EXERCISE BRIEF: Copy out every line in the rows below that contains the word "investigation". Only matches with the same capitalization count.

Start of SUPPLIED MATERIAL

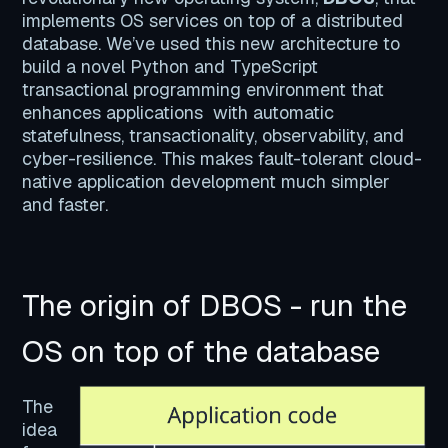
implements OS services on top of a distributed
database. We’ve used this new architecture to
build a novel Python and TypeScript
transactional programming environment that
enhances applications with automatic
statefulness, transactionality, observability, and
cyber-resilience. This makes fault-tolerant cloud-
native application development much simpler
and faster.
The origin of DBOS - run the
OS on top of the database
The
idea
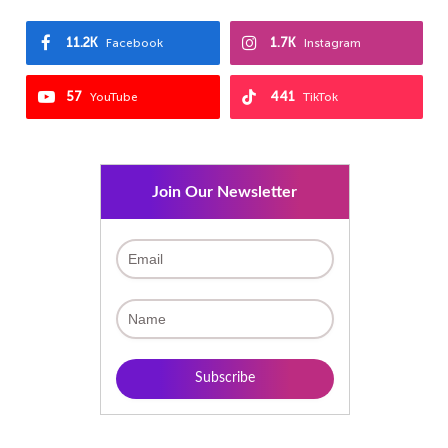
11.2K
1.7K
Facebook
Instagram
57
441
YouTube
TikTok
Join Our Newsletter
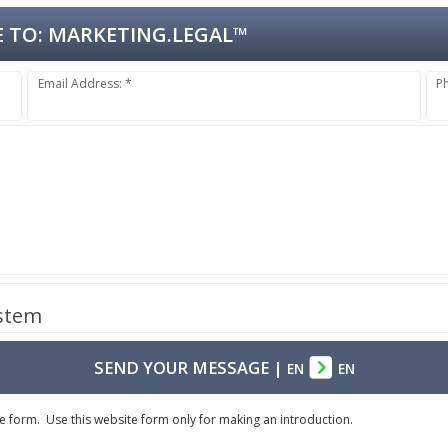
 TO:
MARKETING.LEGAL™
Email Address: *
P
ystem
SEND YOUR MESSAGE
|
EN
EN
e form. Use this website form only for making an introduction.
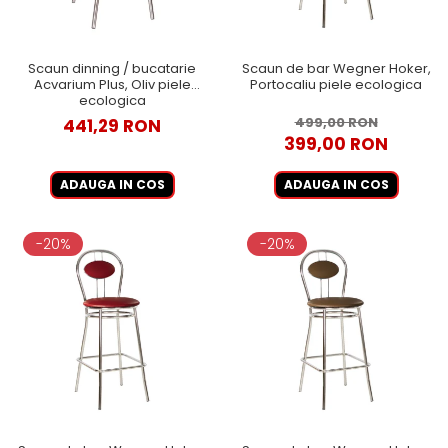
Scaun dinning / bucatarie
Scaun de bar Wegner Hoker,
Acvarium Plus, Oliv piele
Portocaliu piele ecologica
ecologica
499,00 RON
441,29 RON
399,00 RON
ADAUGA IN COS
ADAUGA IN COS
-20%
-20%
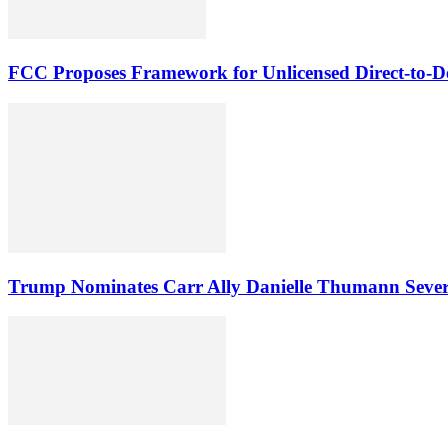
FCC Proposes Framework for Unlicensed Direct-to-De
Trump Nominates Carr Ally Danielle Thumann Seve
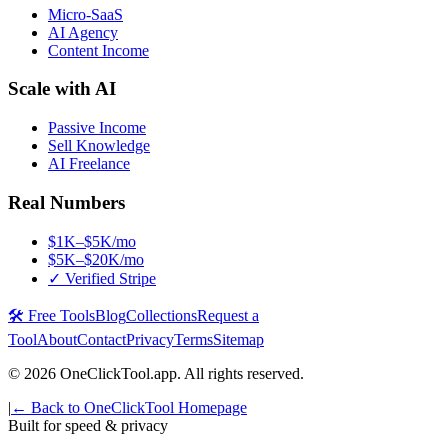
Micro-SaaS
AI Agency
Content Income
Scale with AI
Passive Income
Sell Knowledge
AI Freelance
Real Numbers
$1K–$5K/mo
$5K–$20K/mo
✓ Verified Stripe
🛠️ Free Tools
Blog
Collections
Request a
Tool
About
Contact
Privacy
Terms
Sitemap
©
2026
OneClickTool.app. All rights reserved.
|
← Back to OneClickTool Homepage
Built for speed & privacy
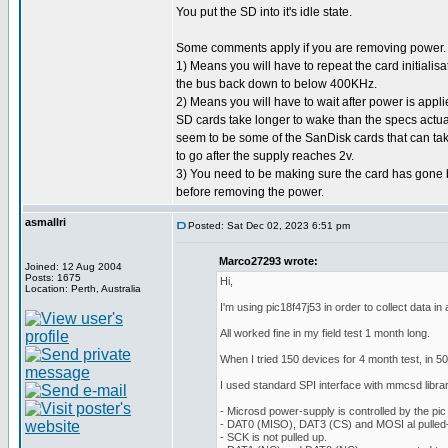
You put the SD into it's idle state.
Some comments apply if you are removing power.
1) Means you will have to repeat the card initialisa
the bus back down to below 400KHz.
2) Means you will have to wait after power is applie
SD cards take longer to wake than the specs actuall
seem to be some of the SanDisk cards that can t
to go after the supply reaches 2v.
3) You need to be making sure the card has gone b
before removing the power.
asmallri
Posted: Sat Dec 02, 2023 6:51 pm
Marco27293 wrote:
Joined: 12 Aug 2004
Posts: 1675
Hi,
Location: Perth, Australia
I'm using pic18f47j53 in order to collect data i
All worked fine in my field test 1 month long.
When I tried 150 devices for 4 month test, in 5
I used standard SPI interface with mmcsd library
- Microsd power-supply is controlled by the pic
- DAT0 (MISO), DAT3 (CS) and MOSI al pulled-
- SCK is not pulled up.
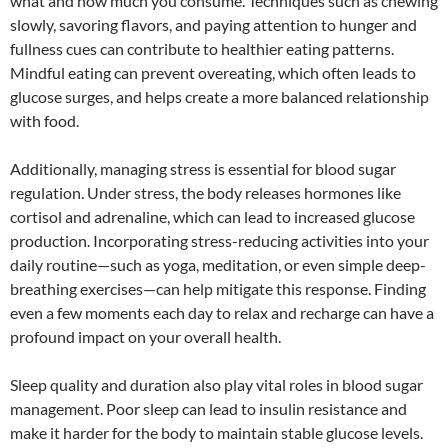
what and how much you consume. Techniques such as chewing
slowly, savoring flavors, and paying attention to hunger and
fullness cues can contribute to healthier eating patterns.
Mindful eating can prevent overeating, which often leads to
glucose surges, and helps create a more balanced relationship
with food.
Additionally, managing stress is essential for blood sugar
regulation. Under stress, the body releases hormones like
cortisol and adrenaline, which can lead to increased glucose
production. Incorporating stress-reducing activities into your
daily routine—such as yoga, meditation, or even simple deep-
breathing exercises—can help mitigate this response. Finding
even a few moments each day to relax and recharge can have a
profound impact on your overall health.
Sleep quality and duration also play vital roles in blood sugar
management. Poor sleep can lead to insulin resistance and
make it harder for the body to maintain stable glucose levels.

End of SUPPLIED MATERIAL
Start of SUPPLIED MATERIAL

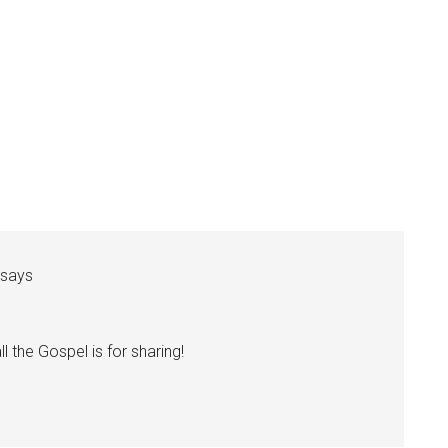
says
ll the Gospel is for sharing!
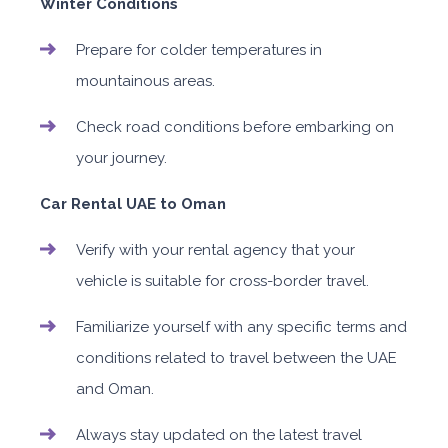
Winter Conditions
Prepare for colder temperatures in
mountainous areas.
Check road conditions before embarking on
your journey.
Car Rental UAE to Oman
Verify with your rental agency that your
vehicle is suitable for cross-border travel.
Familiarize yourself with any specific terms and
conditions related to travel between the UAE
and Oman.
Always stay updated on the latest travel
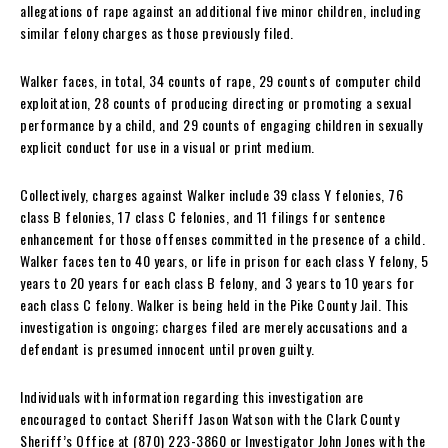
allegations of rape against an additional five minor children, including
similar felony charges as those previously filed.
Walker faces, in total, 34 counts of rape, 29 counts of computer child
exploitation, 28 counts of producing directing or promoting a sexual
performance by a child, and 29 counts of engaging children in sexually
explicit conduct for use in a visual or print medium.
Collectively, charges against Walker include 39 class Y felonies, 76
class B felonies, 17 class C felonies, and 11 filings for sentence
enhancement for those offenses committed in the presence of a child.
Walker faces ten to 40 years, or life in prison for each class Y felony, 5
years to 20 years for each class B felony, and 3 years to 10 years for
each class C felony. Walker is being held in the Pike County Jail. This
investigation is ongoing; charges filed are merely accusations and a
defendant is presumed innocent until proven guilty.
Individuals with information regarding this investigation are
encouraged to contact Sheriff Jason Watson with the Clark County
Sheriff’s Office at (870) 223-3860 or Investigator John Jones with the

End of SUPPLIED MATERIAL
Start of SUPPLIED MATERIAL

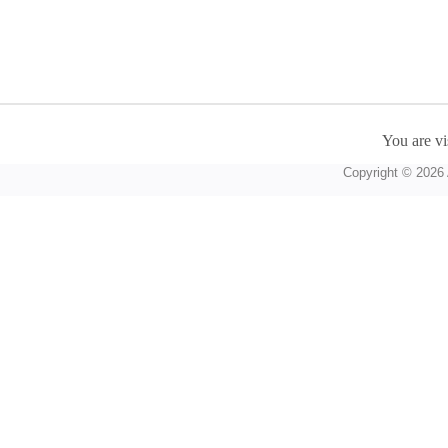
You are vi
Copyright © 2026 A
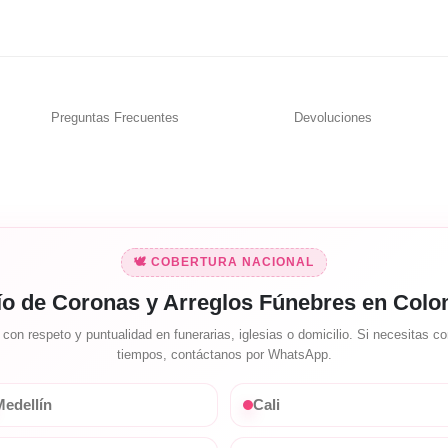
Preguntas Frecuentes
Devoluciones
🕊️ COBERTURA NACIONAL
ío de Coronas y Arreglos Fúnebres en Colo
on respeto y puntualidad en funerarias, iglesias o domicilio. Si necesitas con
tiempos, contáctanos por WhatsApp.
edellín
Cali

End of SUPPLIED MATERIAL

SOLUTION FOR THIS EXERCISE:
investigation is ongoing; charges filed are merely accusations and a
Individuals with information regarding this investigation are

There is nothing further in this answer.